When processing vegetables with a food processor, you have a choice of chopping, slicing and grating. After reading this article, you will know exactly what the differences are and how best to use your food processor to cut vegetables.
Chopping vegetables with a food processor; how does it work?
A food processor or food processor comes with various accessories that allow you to cut, grate and chop vegetables. Actually, the accessories included determine the number of possibilities of a food processor. This makes it extra important to check carefully which accessories you need before buying a food processor.
Required accessories
- Chopping: for this, you use the large chopping blade. This comes standard with a food processor.
- Grating: you use the grating discs for this.
- Cutting: use the cutting discs.
In the best case, you have several grating and cutting discs to choose from. This way you can always cut and grate the vegetables in the size you want.
Which vegetables work best?
A food processor works best with hard vegetables such as a carrot, sweet potato or beetroot. You can also use a food processor for vegetables with a high water content, but this is not really ideal. This is because it releases a lot of water, which quickly turns the chopping into a kind of mixture.

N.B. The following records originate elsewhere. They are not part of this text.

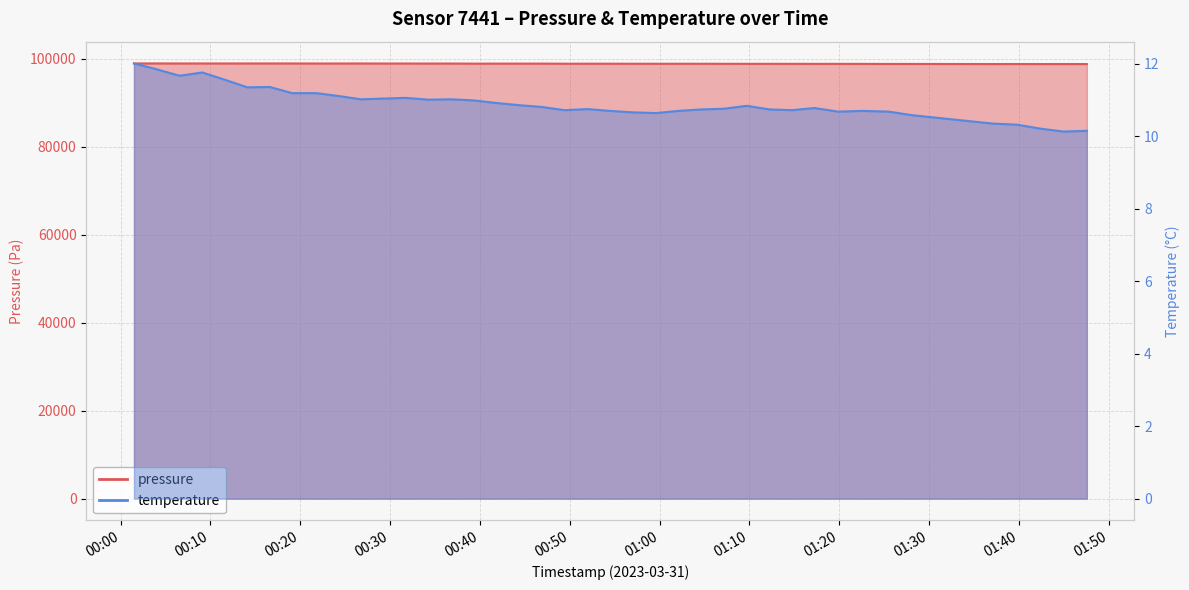

What is the label of the 33rd point from the right?

2023-03-31T00:19:06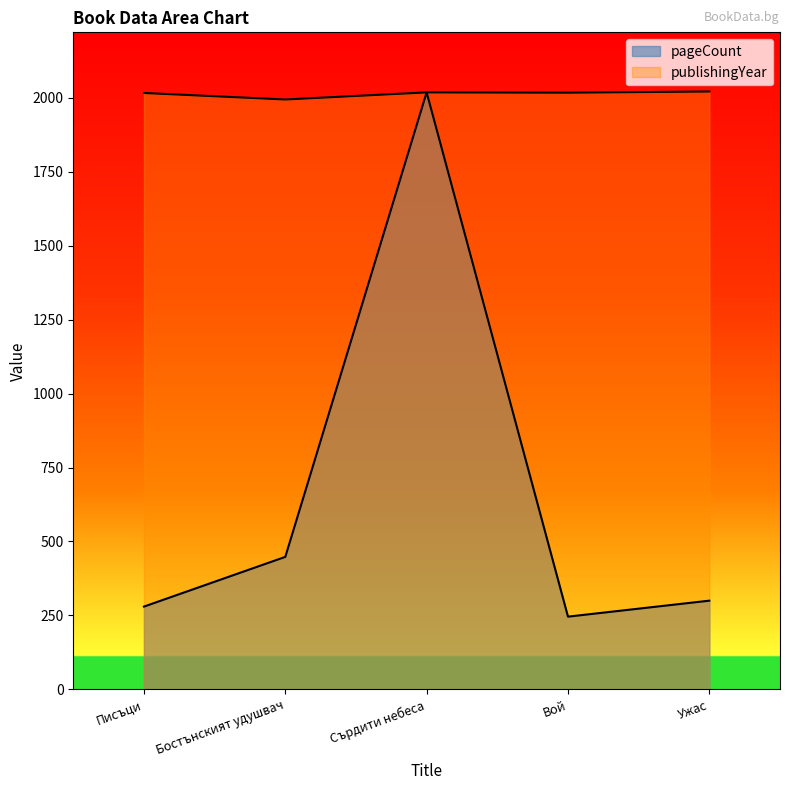

Where is publishingYear nearest to the value 2007?

Писъци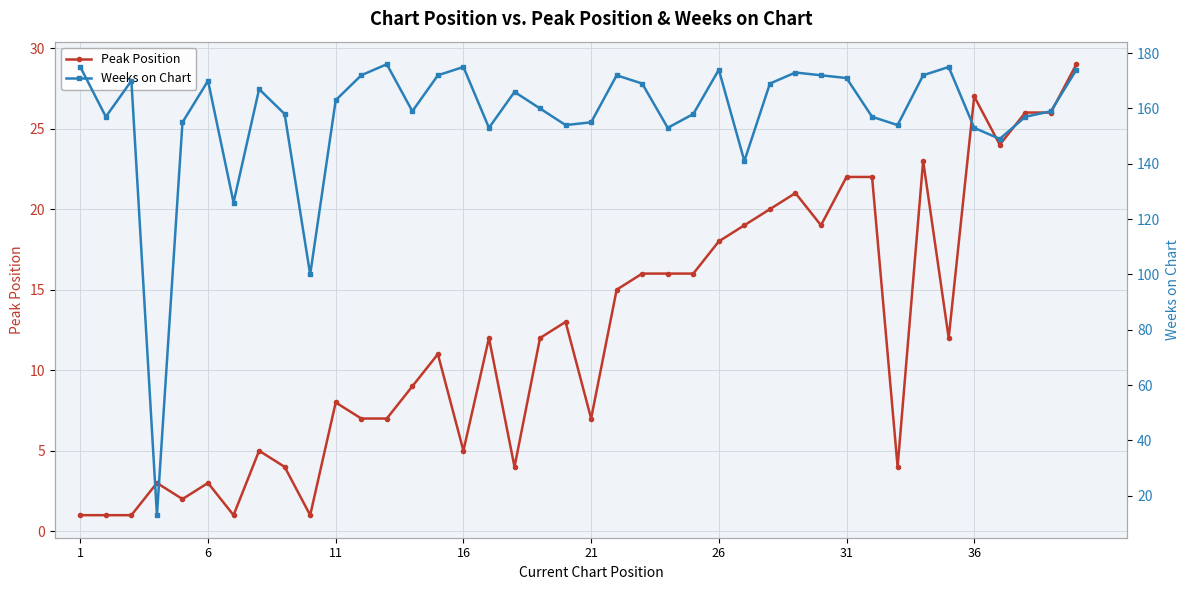

Is this an area chart (filled region under the line)?

No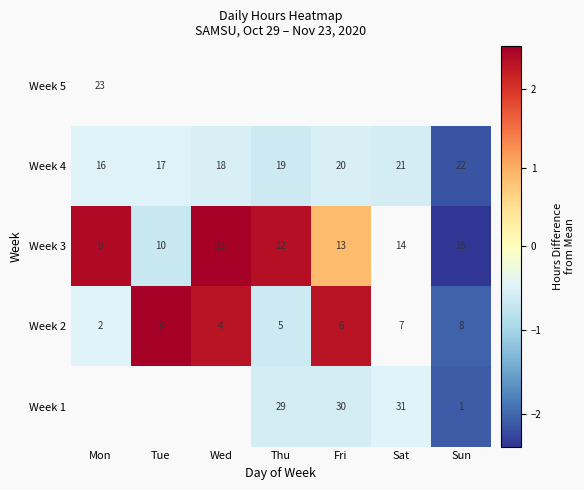

Between Fri and Tue, which is larger?

Tue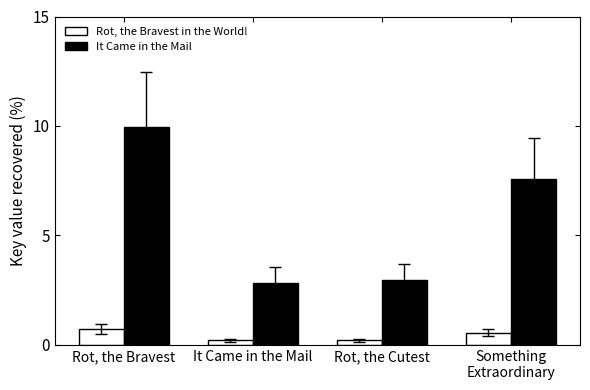

What is the label of the 3rd bar from the right?

It Came in the Mail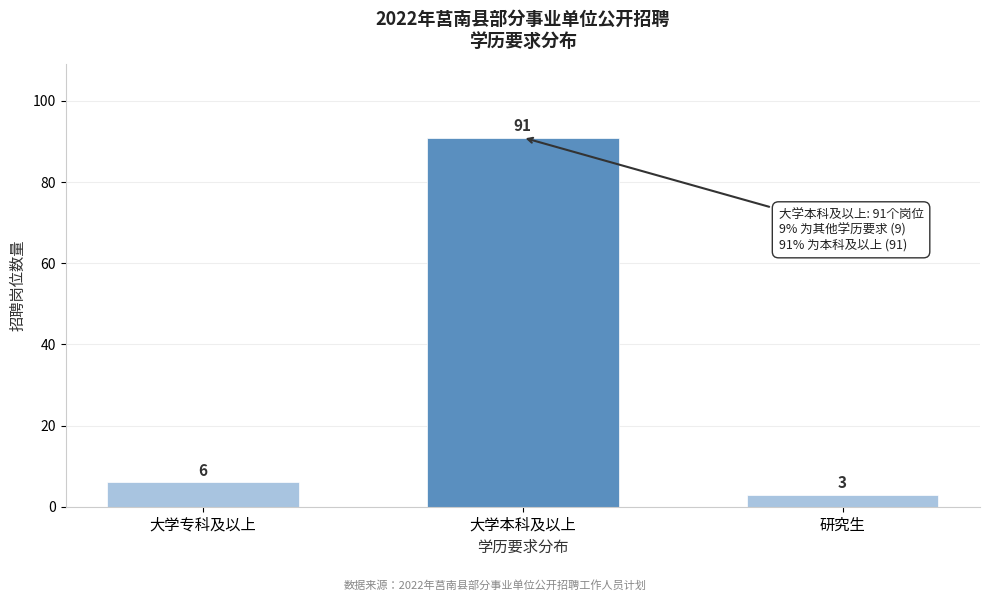

Reading left to right, extract all data points from this chart.

大学专科及以上=6	大学本科及以上=91	研究生=3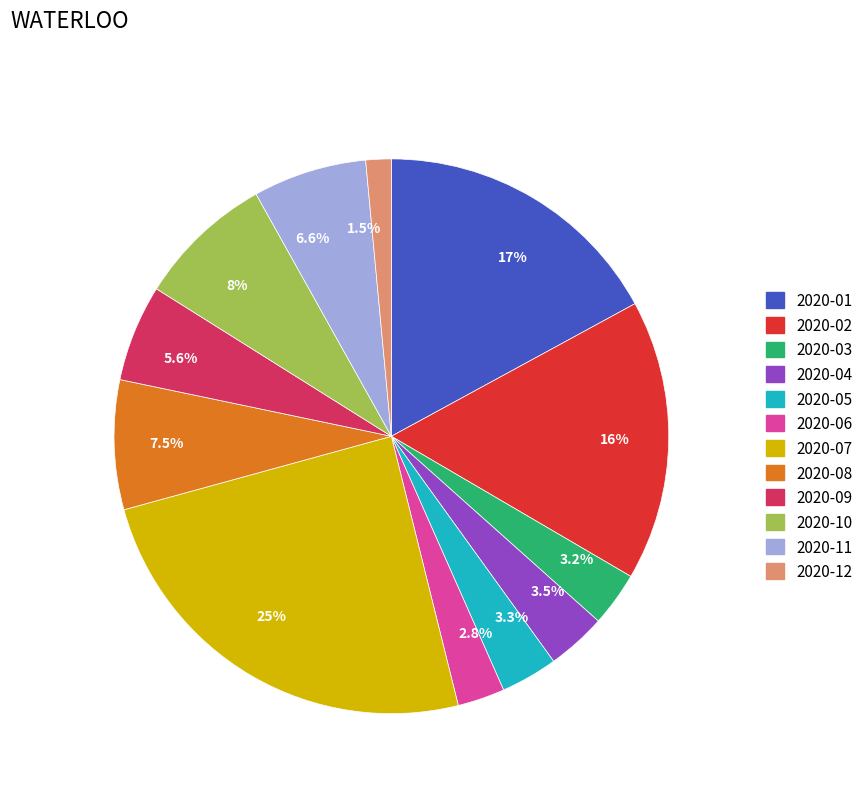

Which has a higher value, 2020-06 or 2020-11?

2020-11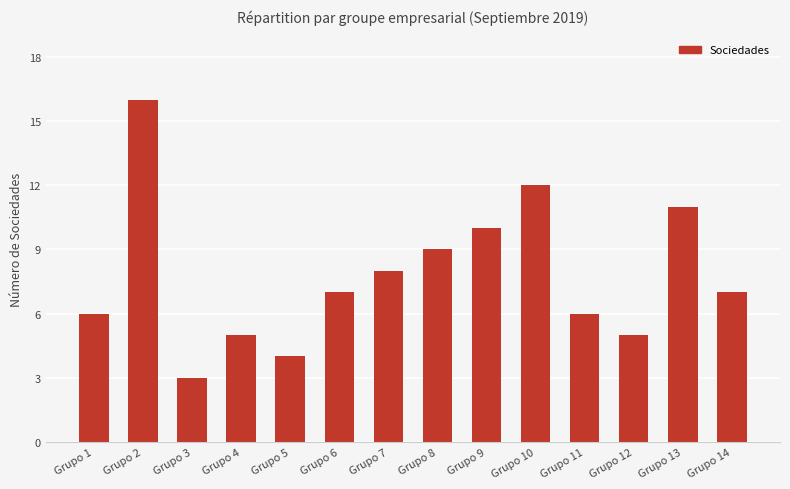

How many data points does each series have?

14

Tearing eyes when slicing an onion? These are unfortunately not a thing of the past, as in practice it works better to slice an onion yourself. The problem is that too much water is released when slicing or grating an onion.
Less useful for small quantities
Unfortunately, chopping vegetables in small quantities with a food processor does not work as well. In practice, it is then often quicker to do it by hand. The amount of clean-up work is also disproportionate to its convenience. So chopping vegetables with a food processor is mainly for when you are cooking for several people.
Chopping, slicing and grating?
There is quite a big difference between chopping, slicing and grating. But when exactly do you use which method?
Chopping vegetables
The large chopping blade is mainly used for cutting hard vegetables into coarse pieces or just when you need a finer grind. The chopping is somewhat less consistent, meaning some pieces are larger in size.
Cutting vegetables
Slicing graters are mainly for cutting thin strips. Think, for example, of slices of potato or carrot. The advantage of the cutting grater is that it is very quick and the results are very consistent.
Grating vegetables
The grating discs are mainly intended for ‘shredding’ vegetables. Think, for example, of cabbage that you would like to have finely chopped. Results are also consistent with grating discs.
Chopping vegetables: which food processor to buy?
Are you about to buy a new food processor and think you will use the kitchen appliance regularly for cutting or grating vegetables? Then buy a food processor with multiple cutting and grating discs. That way you are not limited and you can choose which size you want to cut the vegetables. Some food processors only have one size disc; if you need thicker or thinner strips of carrot once, this is already not possible.